Online dating - You want someone to steal your heart – not your identity
• Play it safe – Don’t reveal too much information. Leave out identifying information like your full name, where you work, your address, phone numbers, education and information about your family. Leave that until you know and can trust the person.
• Check them out – and we don’t just mean how they look in their online photo! Employers use Google, LinkedIn and Facebook to check on prospective employees. Why shouldn’t you do a little checking yourself to make sure the prospective love of your life is who they say they are too?
• Go Dutch – Be wary of sob stories and anyon e who asks for financial details or assistance – if you wouldn’t give your credit card details or money to a stranger in the real world, don’t do it online.

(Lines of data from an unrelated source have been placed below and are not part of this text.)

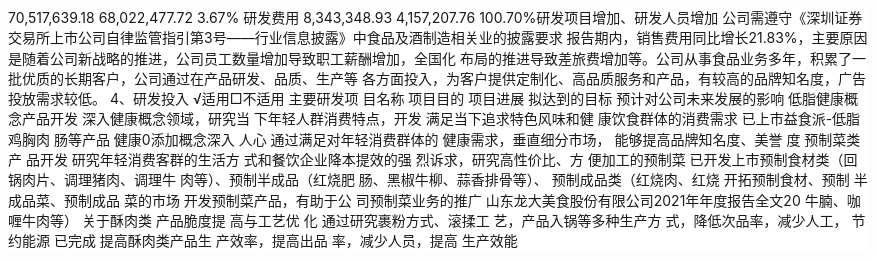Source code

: 70,517,639.18
68,022,477.72
3.67%
研发费用
8,343,348.93
4,157,207.76
100.70%研发项目增加、研发人员增加
公司需遵守《深圳证券交易所上市公司自律监管指引第3号——行业信息披露》中食品及酒制造相关业的披露要求
报告期内，销售费用同比增长21.83%，主要原因是随着公司新战略的推进，公司员工数量增加导致职工薪酬增加，全国化
布局的推进导致差旅费增加等。公司从事食品业务多年，积累了一批优质的长期客户，公司通过在产品研发、品质、生产等
各方面投入，为客户提供定制化、高品质服务和产品，有较高的品牌知名度，广告投放需求较低。
4、研发投入
√适用□不适用
主要研发项
目名称
项目目的
项目进展
拟达到的目标
预计对公司未来发展的影响
低脂健康概
念产品开发
深入健康概念领域，研究当
下年轻人群消费特点，开发
满足当下追求特色风味和健
康饮食群体的消费需求
已上市益食派-低脂鸡胸肉
肠等产品
健康0添加概念深入
人心
通过满足对年轻消费群体的
健康需求，垂直细分市场，
能够提高品牌知名度、美誉
度
预制菜类产
品开发
研究年轻消费客群的生活方
式和餐饮企业降本提效的强
烈诉求，研究高性价比、方
便加工的预制菜
已开发上市预制食材类（回
锅肉片、调理猪肉、调理牛
肉等）、预制半成品（红烧肥
肠、黑椒牛柳、蒜香排骨等）、
预制成品类（红烧肉、红烧
开拓预制食材、预制
半成品菜、预制成品
菜的市场
开发预制菜产品，有助于公
司预制菜业务的推广
山东龙大美食股份有限公司2021年年度报告全文20
牛腩、咖喱牛肉等）
关于酥肉类
产品脆度提
高与工艺优
化
通过研究裹粉方式、滚揉工
艺，产品入锅等多种生产方
式，降低次品率，减少人工，
节约能源
已完成
提高酥肉类产品生
产效率，提高出品
率，减少人员，提高
生产效能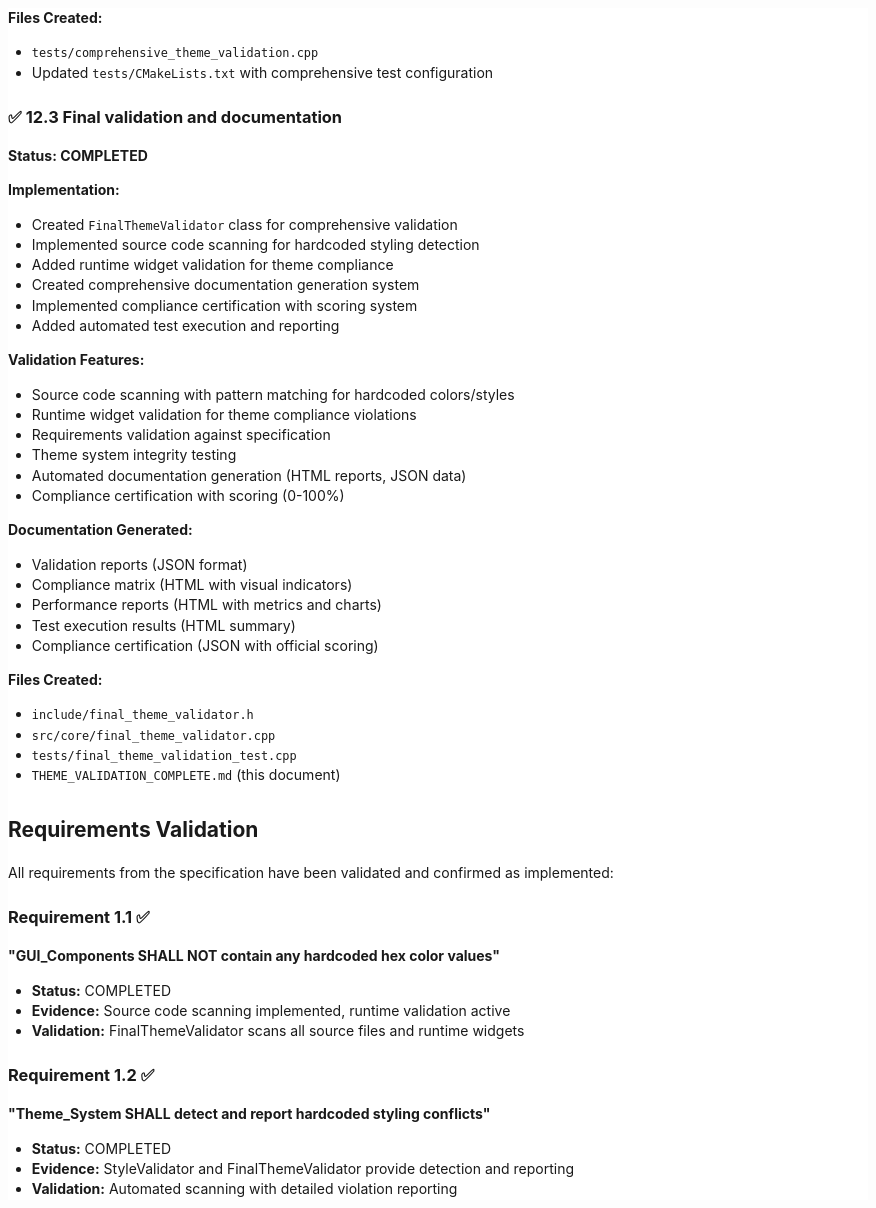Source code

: **Files Created:**
- `tests/comprehensive_theme_validation.cpp`
- Updated `tests/CMakeLists.txt` with comprehensive test configuration

### ✅ 12.3 Final validation and documentation
**Status: COMPLETED**

**Implementation:**
- Created `FinalThemeValidator` class for comprehensive validation
- Implemented source code scanning for hardcoded styling detection
- Added runtime widget validation for theme compliance
- Created comprehensive documentation generation system
- Implemented compliance certification with scoring system
- Added automated test execution and reporting

**Validation Features:**
- Source code scanning with pattern matching for hardcoded colors/styles
- Runtime widget validation for theme compliance violations
- Requirements validation against specification
- Theme system integrity testing
- Automated documentation generation (HTML reports, JSON data)
- Compliance certification with scoring (0-100%)

**Documentation Generated:**
- Validation reports (JSON format)
- Compliance matrix (HTML with visual indicators)
- Performance reports (HTML with metrics and charts)
- Test execution results (HTML summary)
- Compliance certification (JSON with official scoring)

**Files Created:**
- `include/final_theme_validator.h`
- `src/core/final_theme_validator.cpp`
- `tests/final_theme_validation_test.cpp`
- `THEME_VALIDATION_COMPLETE.md` (this document)

## Requirements Validation

All requirements from the specification have been validated and confirmed as implemented:

### Requirement 1.1 ✅
**"GUI_Components SHALL NOT contain any hardcoded hex color values"**
- **Status:** COMPLETED
- **Evidence:** Source code scanning implemented, runtime validation active
- **Validation:** FinalThemeValidator scans all source files and runtime widgets

### Requirement 1.2 ✅
**"Theme_System SHALL detect and report hardcoded styling conflicts"**
- **Status:** COMPLETED
- **Evidence:** StyleValidator and FinalThemeValidator provide detection and reporting
- **Validation:** Automated scanning with detailed violation reporting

Social Networks – Spread the love, not the malware
• Don’t let a little Tweet become a big problem - Protect yourself from the online spammers now using Twitter for criminal activities this Valentine’s Day. Don’t let the size of the message fool you – the shortest Tweet or email message with the smallest link can lead to big problems if you click through to a malicious web page.
• Before you date, update - and we don’t just mean changing your Facebook status from single. Use the latest versions and keep the operating system software that runs the computer, the security software that protects your computer and the software you use to access the Internet up-to-date. The more regularly all your software is updated, the safer you are.
E-Cards – Think before you open
• Don’t open attachments - E-card companies don’t send cards as attachments. If you receive an e-card notification with an attachment, delete it immediately.
• Do I know you? - If you don’t recognise the e-card sender’s name, delete the message immediately. If the subject line says something generic and impersonal like “You've received an e-card from a secret admirer!”, chances are it is not safe to open.
• Don’t fall for an .exe - If the e-card notification contains a clickable link that includes “.exe” or an unfamiliar web site name – especially if an IP address appears if you hold your mouse cursor over the link – it’s not a legitimate card link.
To be safe, AVG (AU/NZ) recommends the following:
• Ask before you open - E-mail the sender and ask if you should have received an e-card from them and from which site. You’ll keep your computer safe – and get to talk to talk to your admirer too!
• Check the subject line - Make sure both the sender’s name and the name or URL of a legitimate e-card company’s web site are included in the subject line.
• Check the “From” address - to make sure you recognise it. Some e-card companies will also include the sender’s name and address in the body of the email notification itself.
• Check the web site - Legitimate e-card notifications should include a clickable link to the card on the card company’s web site as well as a URL you can copy and paste into a browser (it’s always safer to copy and paste a link from an email than to click directly).